Information supplied
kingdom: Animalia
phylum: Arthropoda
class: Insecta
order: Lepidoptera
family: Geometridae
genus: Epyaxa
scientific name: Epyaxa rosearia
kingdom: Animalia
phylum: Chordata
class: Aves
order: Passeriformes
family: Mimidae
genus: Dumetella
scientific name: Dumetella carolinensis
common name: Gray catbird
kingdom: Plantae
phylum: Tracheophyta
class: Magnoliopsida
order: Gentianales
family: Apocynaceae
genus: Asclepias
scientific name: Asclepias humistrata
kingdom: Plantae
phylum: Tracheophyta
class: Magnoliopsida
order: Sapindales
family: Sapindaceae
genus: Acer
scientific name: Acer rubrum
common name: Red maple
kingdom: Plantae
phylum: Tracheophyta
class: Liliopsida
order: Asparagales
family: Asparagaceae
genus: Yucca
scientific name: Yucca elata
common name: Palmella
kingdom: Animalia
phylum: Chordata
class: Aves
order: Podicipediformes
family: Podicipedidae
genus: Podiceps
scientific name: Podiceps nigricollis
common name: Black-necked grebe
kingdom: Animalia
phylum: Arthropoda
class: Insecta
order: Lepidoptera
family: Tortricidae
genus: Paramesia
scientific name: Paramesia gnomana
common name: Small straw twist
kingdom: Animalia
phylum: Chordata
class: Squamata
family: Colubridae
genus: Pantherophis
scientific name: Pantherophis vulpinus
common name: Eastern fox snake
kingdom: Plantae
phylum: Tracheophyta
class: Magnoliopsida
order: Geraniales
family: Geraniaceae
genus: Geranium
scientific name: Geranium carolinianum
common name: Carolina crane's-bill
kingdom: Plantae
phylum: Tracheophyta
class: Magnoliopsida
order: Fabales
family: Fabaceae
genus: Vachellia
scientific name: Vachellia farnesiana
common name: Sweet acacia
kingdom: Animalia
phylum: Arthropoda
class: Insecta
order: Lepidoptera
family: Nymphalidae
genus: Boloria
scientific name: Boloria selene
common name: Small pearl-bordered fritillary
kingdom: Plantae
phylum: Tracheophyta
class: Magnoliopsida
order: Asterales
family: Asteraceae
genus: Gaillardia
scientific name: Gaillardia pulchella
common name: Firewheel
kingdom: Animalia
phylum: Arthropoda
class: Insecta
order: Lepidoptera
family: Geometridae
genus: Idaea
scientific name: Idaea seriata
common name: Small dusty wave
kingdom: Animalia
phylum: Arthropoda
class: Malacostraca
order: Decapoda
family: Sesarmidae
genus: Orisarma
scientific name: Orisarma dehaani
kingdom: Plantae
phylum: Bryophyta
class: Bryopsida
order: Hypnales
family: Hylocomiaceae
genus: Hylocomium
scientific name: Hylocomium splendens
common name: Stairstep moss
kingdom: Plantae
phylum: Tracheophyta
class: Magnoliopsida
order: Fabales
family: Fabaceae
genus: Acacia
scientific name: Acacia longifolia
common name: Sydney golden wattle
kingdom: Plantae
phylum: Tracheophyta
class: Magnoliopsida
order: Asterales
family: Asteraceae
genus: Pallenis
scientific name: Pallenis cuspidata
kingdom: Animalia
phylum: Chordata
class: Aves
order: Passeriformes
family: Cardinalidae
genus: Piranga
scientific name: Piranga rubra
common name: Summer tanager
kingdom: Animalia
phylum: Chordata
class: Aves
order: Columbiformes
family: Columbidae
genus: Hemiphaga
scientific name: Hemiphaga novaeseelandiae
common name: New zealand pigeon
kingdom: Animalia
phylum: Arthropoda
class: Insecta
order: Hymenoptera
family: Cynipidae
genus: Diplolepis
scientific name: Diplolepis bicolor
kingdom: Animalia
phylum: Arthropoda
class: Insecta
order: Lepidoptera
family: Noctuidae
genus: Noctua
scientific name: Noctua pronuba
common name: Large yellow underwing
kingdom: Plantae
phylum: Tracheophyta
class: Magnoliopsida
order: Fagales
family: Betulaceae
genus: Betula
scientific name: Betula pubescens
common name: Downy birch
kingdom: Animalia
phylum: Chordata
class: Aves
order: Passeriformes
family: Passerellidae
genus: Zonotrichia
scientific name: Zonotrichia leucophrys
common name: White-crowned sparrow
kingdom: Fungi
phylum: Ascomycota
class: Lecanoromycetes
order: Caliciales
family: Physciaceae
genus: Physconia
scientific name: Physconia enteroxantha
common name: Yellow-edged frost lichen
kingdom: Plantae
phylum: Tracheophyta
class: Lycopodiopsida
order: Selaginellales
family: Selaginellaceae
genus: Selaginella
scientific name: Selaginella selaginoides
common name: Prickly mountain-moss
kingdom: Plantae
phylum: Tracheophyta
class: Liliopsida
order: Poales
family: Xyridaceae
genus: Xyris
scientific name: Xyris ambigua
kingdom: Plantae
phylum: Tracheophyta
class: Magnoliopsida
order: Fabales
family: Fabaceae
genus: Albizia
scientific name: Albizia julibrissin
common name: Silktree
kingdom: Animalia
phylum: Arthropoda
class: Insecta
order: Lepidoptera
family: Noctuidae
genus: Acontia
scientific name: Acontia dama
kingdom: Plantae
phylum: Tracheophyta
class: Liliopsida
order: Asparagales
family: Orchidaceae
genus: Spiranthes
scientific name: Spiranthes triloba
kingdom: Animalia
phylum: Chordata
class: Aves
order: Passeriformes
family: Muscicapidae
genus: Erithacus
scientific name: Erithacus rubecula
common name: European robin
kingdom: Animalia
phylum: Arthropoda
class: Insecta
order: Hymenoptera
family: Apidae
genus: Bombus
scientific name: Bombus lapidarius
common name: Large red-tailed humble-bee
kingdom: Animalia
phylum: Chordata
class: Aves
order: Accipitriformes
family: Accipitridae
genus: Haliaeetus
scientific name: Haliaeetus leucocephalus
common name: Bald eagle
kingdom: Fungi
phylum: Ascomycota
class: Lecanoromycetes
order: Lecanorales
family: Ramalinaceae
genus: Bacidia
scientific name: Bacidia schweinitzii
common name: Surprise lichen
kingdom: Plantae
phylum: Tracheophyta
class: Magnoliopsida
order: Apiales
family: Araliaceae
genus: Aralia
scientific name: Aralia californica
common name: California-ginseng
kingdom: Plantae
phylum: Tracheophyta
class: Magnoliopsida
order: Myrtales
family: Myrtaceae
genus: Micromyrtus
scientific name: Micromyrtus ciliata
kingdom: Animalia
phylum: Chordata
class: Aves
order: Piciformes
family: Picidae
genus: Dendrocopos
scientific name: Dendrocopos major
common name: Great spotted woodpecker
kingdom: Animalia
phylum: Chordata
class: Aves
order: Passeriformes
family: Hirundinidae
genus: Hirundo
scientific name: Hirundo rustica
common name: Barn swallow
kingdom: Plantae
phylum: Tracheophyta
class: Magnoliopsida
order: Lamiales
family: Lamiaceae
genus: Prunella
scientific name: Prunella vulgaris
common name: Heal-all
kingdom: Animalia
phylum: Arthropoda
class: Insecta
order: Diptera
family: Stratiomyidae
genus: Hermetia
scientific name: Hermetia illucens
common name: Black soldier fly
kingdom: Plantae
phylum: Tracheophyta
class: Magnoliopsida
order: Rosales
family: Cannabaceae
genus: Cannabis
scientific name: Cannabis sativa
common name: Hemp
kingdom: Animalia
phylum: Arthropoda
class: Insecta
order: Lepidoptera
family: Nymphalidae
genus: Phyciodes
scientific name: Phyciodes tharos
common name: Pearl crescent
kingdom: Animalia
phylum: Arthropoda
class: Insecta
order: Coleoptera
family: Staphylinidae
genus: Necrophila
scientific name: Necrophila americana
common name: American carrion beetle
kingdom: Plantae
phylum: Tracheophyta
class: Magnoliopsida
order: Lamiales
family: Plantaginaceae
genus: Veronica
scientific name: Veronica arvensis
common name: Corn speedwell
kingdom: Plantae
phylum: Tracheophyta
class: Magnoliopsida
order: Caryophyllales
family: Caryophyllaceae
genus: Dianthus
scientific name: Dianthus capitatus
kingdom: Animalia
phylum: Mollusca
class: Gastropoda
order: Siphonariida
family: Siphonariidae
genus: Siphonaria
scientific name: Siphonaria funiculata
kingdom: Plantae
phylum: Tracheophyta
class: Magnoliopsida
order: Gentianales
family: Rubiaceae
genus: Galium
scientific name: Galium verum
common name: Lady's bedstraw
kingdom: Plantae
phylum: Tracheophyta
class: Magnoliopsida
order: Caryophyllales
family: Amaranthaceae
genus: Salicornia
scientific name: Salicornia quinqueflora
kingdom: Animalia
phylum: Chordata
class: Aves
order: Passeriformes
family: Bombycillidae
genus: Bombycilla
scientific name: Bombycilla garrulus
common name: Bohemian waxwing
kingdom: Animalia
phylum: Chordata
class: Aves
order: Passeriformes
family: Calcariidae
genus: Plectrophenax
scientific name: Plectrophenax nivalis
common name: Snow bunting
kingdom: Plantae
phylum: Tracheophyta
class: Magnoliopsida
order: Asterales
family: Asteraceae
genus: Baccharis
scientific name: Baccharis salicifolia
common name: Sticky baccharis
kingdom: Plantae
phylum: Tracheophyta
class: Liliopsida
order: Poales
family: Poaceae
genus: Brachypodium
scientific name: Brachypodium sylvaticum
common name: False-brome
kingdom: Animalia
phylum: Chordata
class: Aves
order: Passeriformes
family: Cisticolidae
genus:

The task
Reproduce the stretch from the start of the records through the line containing "genus: Acer", renaming every "phylum" to "division" and leaving all else unchanged.

The response
kingdom: Animalia
division: Arthropoda
class: Insecta
order: Lepidoptera
family: Geometridae
genus: Epyaxa
scientific name: Epyaxa rosearia
kingdom: Animalia
division: Chordata
class: Aves
order: Passeriformes
family: Mimidae
genus: Dumetella
scientific name: Dumetella carolinensis
common name: Gray catbird
kingdom: Plantae
division: Tracheophyta
class: Magnoliopsida
order: Gentianales
family: Apocynaceae
genus: Asclepias
scientific name: Asclepias humistrata
kingdom: Plantae
division: Tracheophyta
class: Magnoliopsida
order: Sapindales
family: Sapindaceae
genus: Acer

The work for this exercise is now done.